Currently I am very influenced by Hannah Beerman who is constantly ripping open the concept of painting and creating. She has an authenticity of practice that really inspires me and her paintings do what all great paintings do, they make you look. Rob Ober is another artist who is really inspiring me, his work is so tactile. His paintings almost shout at you with expression. I like how much they have to say—there is nothing timid about his paintings, neither the subject nor the brushstrokes. The result is mesmerizing. Xingyun Wang is another artist whose work is visually captivating. Each piece is so intricately layered. She makes work that feels like a confluence of energy. I’m always inspired by Clintel Steed. His body of work is astounding in its beauty of execution and subjects. Clintel contends with every subject with a strong sense of animation translated through a color palette so distinctly his own. I look at these artists right now as influences on how to live the life of an artist with conviction and authenticity of voice.
Simple
Oil and Ink on paper, 11 x 15 inches, 2021
Simple is a painting that is anything but simple. I often play with the layering of ink and oil two mediums which juxtapose nicely. The sense of chaos here is really amplified by the layers of ink and oil. Really it is meant to feel like two paintings colliding into each other, or even the reflection or memory of that. An explosion can really muddle what parts belong to what. In an explosion everything is either melted together or thrown in chaotic patterns making it difficult to differentiate the substance of something. Simple is simply a portrait of the feeling of anxiety. Viewers have really gravitated towards it which is funny to me as I honestly couldn’t look at it at first. I mean I could tell it was a work of art, and a completed one at that but I could feel the explosion billowing out through the paper, it made me avert my eyes I guess. That’s what great about art is even things that are resolved can make you feel unresolved. That kind of dialogue with the work, that’s the good stuff.
Out of Stalk
Oil on canvas, 8 x 10 inches, 2022
10) What are your goals and dreams for your future? Do you believe in the transformative power of art to change the world?

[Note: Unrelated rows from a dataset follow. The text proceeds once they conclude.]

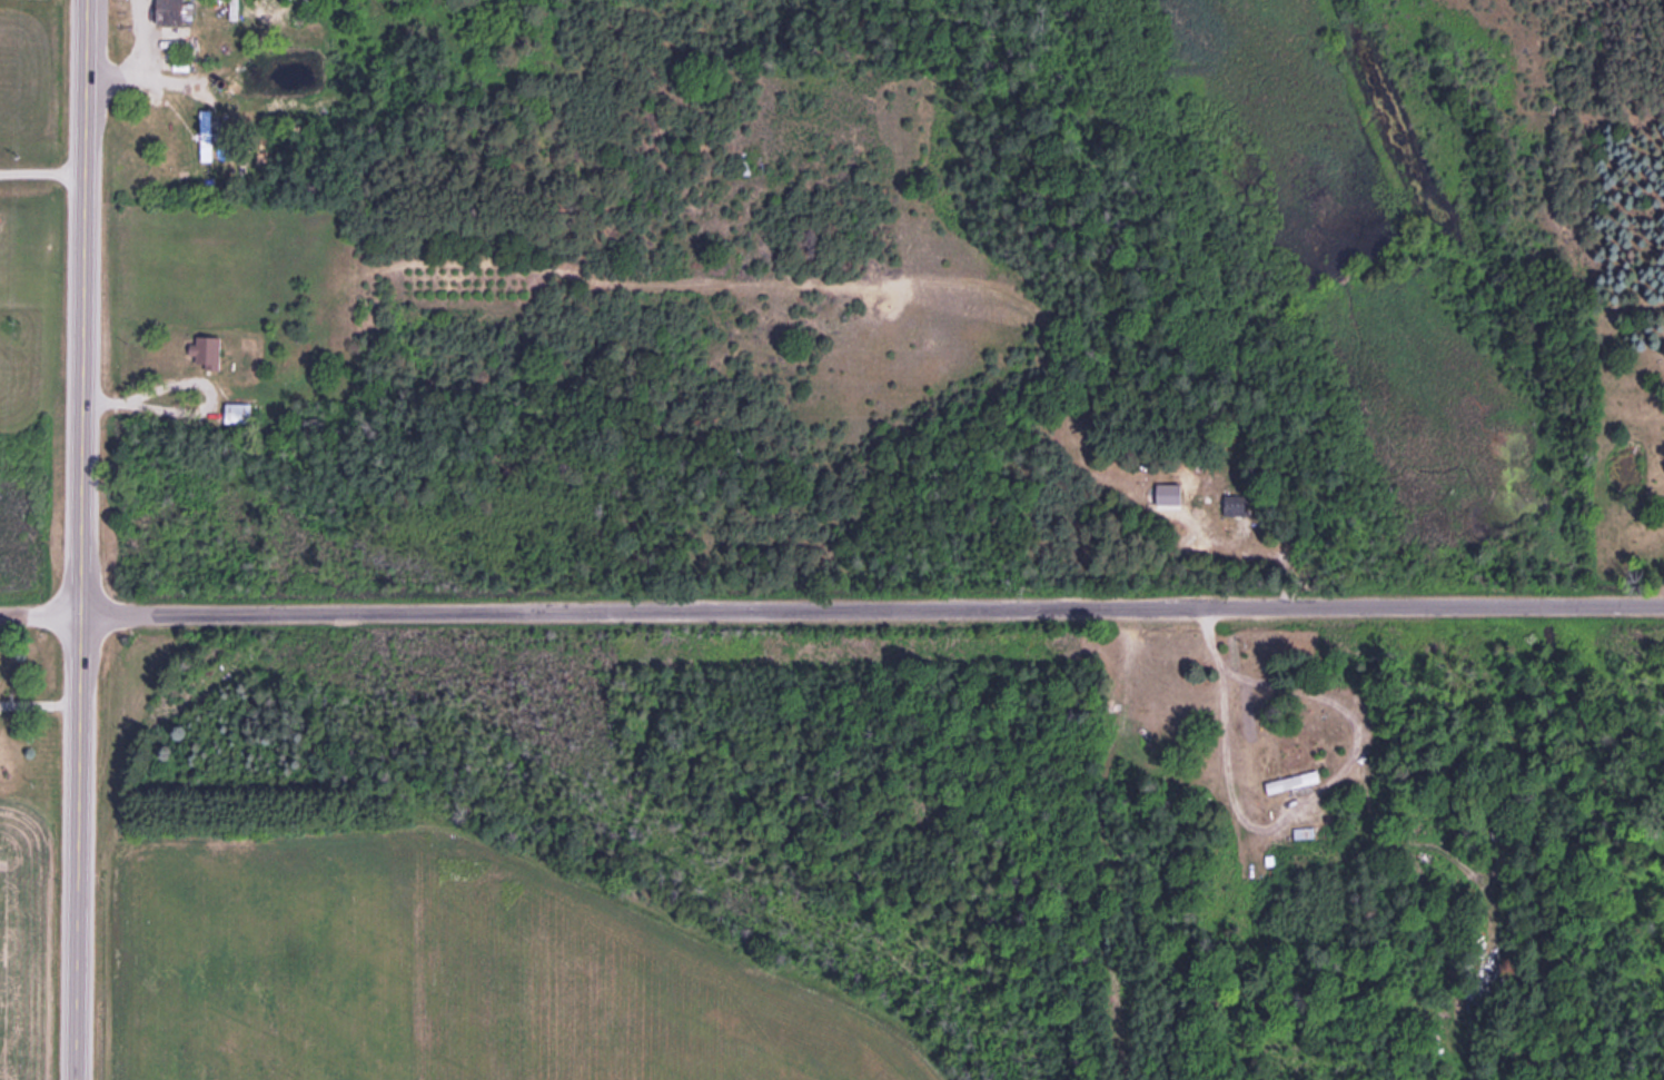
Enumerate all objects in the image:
building: (232, 12)
building: (173, 18)
building: (207, 135)
road: (82, 307)
building: (208, 351)
building: (241, 412)
building: (1236, 504)
road: (871, 596)
road: (39, 615)
building: (1294, 781)
building: (1305, 832)
road: (77, 847)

I did a backyard pop-up art show last fall and definitely want to do that again, maybe even including other artists. As for plans, right at this moment my priority is finding and cultivating more artist community. I have really gained a sense of self but, as my work hints, I don’t believe we are separate individuals—I think we are all connected and in need of ways to experience and express that connection. My hope for the future is that all of us can find our own artistic or creative practice and make creating a habit, a conscious meditation. I wonder what collectively we could conceive of if we worried less about being recognized as the best and worried more about being linked and collaborative.